→ Exercise prompt
Return all entries verbatim; skip any pictures.

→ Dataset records
'''
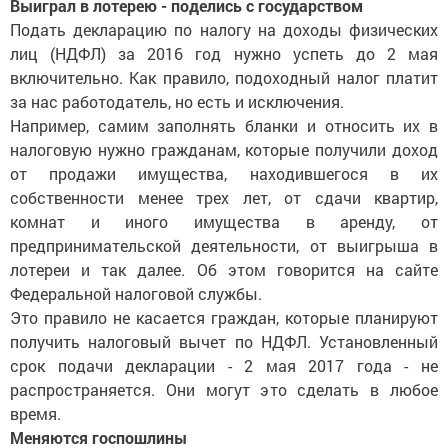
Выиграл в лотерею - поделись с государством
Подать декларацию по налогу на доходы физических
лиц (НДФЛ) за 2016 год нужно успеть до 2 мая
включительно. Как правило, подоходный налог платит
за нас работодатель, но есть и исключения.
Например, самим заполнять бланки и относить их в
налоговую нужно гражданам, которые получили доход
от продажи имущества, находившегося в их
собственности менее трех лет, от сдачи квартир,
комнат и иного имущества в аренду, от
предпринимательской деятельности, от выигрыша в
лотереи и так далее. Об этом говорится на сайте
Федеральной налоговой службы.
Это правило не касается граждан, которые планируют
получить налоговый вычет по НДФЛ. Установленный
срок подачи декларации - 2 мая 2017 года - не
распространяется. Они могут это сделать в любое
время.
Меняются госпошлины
'''
→ Solution to this problem
Выиграл в лотерею - поделись с государством
Подать декларацию по налогу на доходы физических
лиц (НДФЛ) за 2016 год нужно успеть до 2 мая
включительно. Как правило, подоходный налог платит
за нас работодатель, но есть и исключения.
Например, самим заполнять бланки и относить их в
налоговую нужно гражданам, которые получили доход
от продажи имущества, находившегося в их
собственности менее трех лет, от сдачи квартир,
комнат и иного имущества в аренду, от
предпринимательской деятельности, от выигрыша в
лотереи и так далее. Об этом говорится на сайте
Федеральной налоговой службы.
Это правило не касается граждан, которые планируют
получить налоговый вычет по НДФЛ. Установленный
срок подачи декларации - 2 мая 2017 года - не
распространяется. Они могут это сделать в любое
время.
Меняются госпошлины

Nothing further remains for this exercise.